Amazon, the eCommerce giant, is expanding its Amazon Pay into France, Italy and Spain.
According to a report, now customers in those countries will be able to pay for goods and services at merchants that accept Amazon Pay. The report noted that Amazon Pay could be appealing to customers because it can help reduce the time it takes to pay for goods and services by eliminating the need to remember passwords when buying online. It also removes the need to input the payment and shipping information since it is stores in the Amazon account of the customer. The report noted that all active Amazon account holders can use their Amazon login and password at the checkout.

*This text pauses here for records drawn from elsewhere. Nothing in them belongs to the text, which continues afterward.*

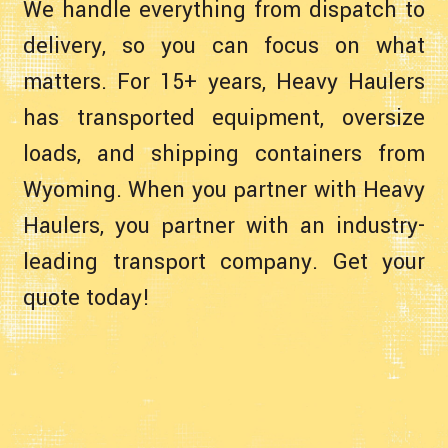
We handle everything from dispatch to
delivery, so you can focus on what
matters. For 15+ years, Heavy Haulers
has transported equipment, oversize
loads, and shipping containers from
Wyoming. When you partner with Heavy
Haulers, you partner with an industry-
leading transport company. Get your
quote today!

Amazon Pay has more than 33 million customers around the world, with more than half of them also Prime members, noted the report. Amazon previously said its payment volume close to doubled last year with 32 percent of the Amazon Pay transactions being conducted on a mobile device. What’s more, the report noted Amazon said the merchants accepting Amazon Pay increased more than 120 percent compared to 2015 as Amazon Pay was expanding into different sectors, including government payments, travel, insurance and charities among other things. Last month the eCommerce giant said the Pay with Amazon button was present on roughly 10 percent of the top eCommerce sites in the U.S., second only to PayPal (at 70 percent).
In an interview with PYMNTS Karen Webster, Patrick Gauthier, Amazon’s VP of external payments, said 33 million consumers from 170 countries are using Amazon Pay. Roughly half of those customers are members of Amazon’s coveted customer base: Amazon Prime. Nearly a third of the transactions made by those customers were done via a mobile device, with an average transaction size of $80.